Ma questo discorso “incendiario” non significa assolutamente che Farage farà seguito alle sue dichiarazioni. Perché Farage, antieuropeista che siede all’europarlamento dal 1999 è un uomo che non si fa problemi a fare promesse che sa di non essere in grado di mantenere.

The fables of Farage 

Qualche giorno fa il leader dell’UKIP, spiegando che probabilmente i 350 milioni di sterline che – secondo i comitati del Leave – il Regno Unito paga all’Unione non sarebbero stati spesi per il budget del Servizio sanitario nazionale, aveva detto di non aver mai detto una cosa del genere. In realtà non solo anche i comitati gestiti dall’UKIP hanno fatto campagna sul budget del NHS ma pure Farage stesso ha pronunciato quelle parole che venerdì diceva di non aver mai detto, eccolo qui.

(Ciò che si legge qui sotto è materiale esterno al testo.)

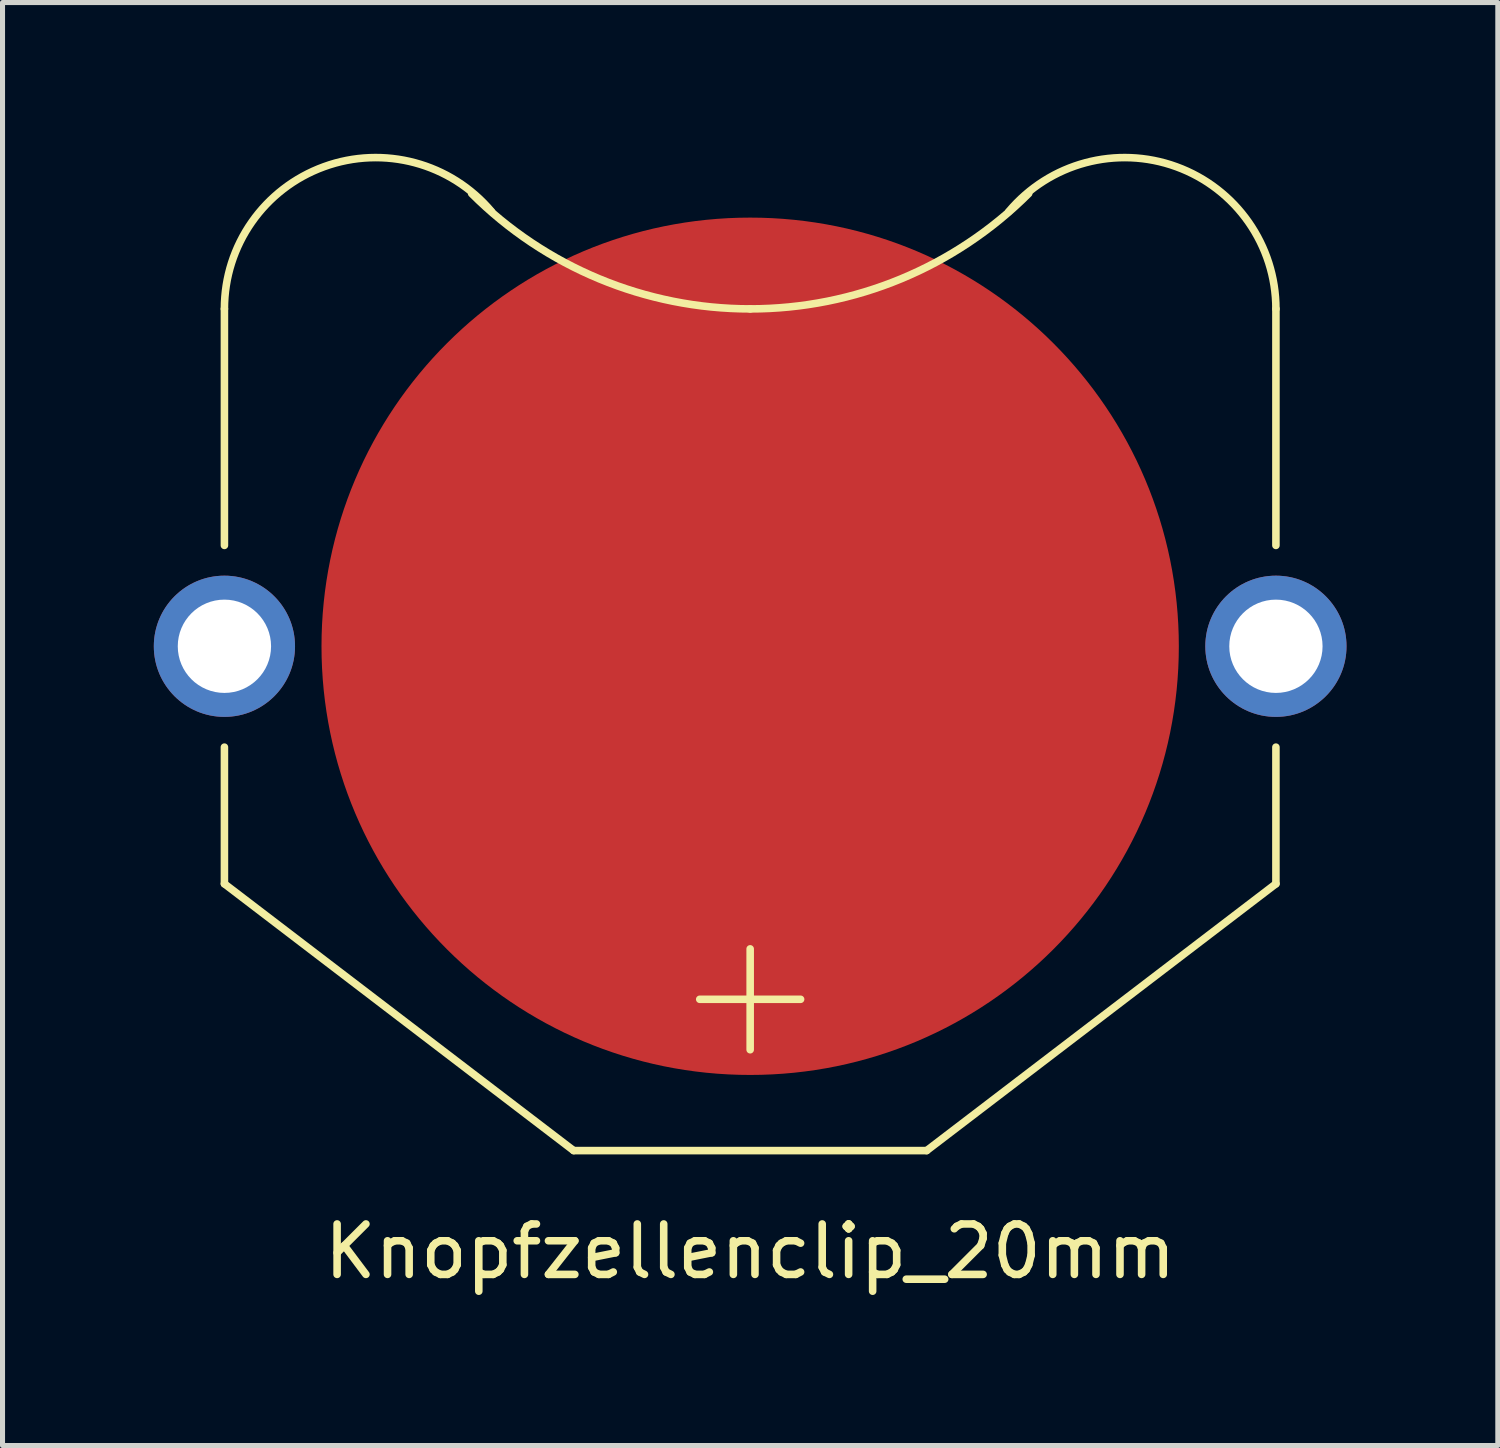
<source format=kicad_pcb>
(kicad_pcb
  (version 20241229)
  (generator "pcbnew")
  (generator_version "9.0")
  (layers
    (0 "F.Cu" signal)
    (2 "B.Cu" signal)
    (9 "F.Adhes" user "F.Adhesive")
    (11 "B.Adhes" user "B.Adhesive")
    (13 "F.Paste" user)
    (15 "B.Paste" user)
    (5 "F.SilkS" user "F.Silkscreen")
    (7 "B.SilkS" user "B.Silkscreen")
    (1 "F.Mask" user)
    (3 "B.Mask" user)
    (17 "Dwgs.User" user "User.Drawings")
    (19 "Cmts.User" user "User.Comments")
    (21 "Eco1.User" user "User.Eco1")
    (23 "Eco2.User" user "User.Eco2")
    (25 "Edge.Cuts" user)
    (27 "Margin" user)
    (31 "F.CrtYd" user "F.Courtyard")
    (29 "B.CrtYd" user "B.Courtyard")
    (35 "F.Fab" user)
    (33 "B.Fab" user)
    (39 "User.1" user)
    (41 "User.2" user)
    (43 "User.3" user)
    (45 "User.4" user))
  (footprint "Knopfzellenclip_20mm"
    (layer "F.Cu")
    (at 11.825 9.765)
    (property "Reference" "Knopfzellenclip_20mm" (at 0 12 0) (layer "F.SilkS") (effects (font (size 1 1) (thickness 0.15))))
    (attr through_hole)
    (fp_line (start -10.425 -2) (end -10.425 -6.69) (stroke (width 0.15) (type solid)) (layer "F.SilkS"))
    (fp_line (start -10.425 2) (end -10.425 4.71) (stroke (width 0.15) (type solid)) (layer "F.SilkS"))
    (fp_line (start -10.425 4.71) (end -3.5 10) (stroke (width 0.15) (type solid)) (layer "F.SilkS"))
    (fp_line (start -3.5 10) (end 3.5 10) (stroke (width 0.15) (type solid)) (layer "F.SilkS"))
    (fp_line (start -1 7) (end 1 7) (stroke (width 0.15) (type solid)) (layer "F.SilkS"))
    (fp_line (start 0 6) (end 0 8) (stroke (width 0.15) (type solid)) (layer "F.SilkS"))
    (fp_line (start 3.5 10) (end 10.425 4.71) (stroke (width 0.15) (type solid)) (layer "F.SilkS"))
    (fp_line (start 10.425 -6.69) (end 10.425 -2) (stroke (width 0.15) (type solid)) (layer "F.SilkS"))
    (fp_line (start 10.425 2) (end 10.425 4.71) (stroke (width 0.15) (type solid)) (layer "F.SilkS"))
    (fp_arc (start -10.425 -6.69) (mid -8.451061 -9.509078) (end -5.126867 -8.618363) (stroke (width 0.15) (type solid)) (layer "F.SilkS"))
    (fp_arc (start 0 -6.69) (mid -2.988758 -7.284501) (end -5.522504 -8.977496) (stroke (width 0.15) (type solid)) (layer "F.SilkS"))
    (fp_arc (start 5.126867 -8.618363) (mid 8.451061 -9.509078) (end 10.425 -6.69) (stroke (width 0.15) (type solid)) (layer "F.SilkS"))
    (fp_arc (start 5.522504 -8.977496) (mid 2.988758 -7.284501) (end 0 -6.69) (stroke (width 0.15) (type solid)) (layer "F.SilkS"))
    (pad "1" thru_hole circle (at -10.425 0) (size 2.8 2.8) (drill 1.85) (layers "*.Cu" "*.Mask"))
    (pad "1" thru_hole circle (at 10.425 0) (size 2.8 2.8) (drill 1.85) (layers "*.Cu" "*.Mask"))
    (pad "2" smd circle (at 0 0) (size 17 17) (layers "F.Cu" "F.Mask" "F.Paste")))
  (gr_rect
    (start -3 -3)
    (end 26.65 25.613)
    (stroke (width 0.1) (type default))
    (fill no)
    (layer "Edge.Cuts")))
</source>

Cosa resta quindi da fare a Farage? Al momento l’unica cosa che può fare è chiedere di essere inserito nella lista di coloro che condurranno un negoziato con l’Unione Europea in caso di Brexit. Il punto è che non c’è alcun motivo, per il futuro governo inglese, di far partecipare l’UKIP alle trattative con la UE, per questo motivo c’è chi ha aperto la sempre utilissima e risolutiva raccolta firme online mentre Farage fa sapere di “essere pronto” a dare una mano a chi volesse chiamarlo. La sua paura è che la il partito conservatore voglia marginalizzarlo, il che non sarebbe un male visto che la sua presenza potrebbe solo far irrigidire la controparte. Ed a proposito di Europa sarebbe auspicabile che ad un certo punto qualcuno chiedesse le dimissioni dell’uomo che ci ha portato a questa situazione ovvero il presidente del Consiglio europeo Donald Tusk. Perché la responsabilità non è solo di David Cameron, che ha agitato lo spettro della Brexit come arma per ricattare l’Unione, ma anche di chi ha ceduto al ricatto e non ha saputo condurre un negoziato da una posizione di forza.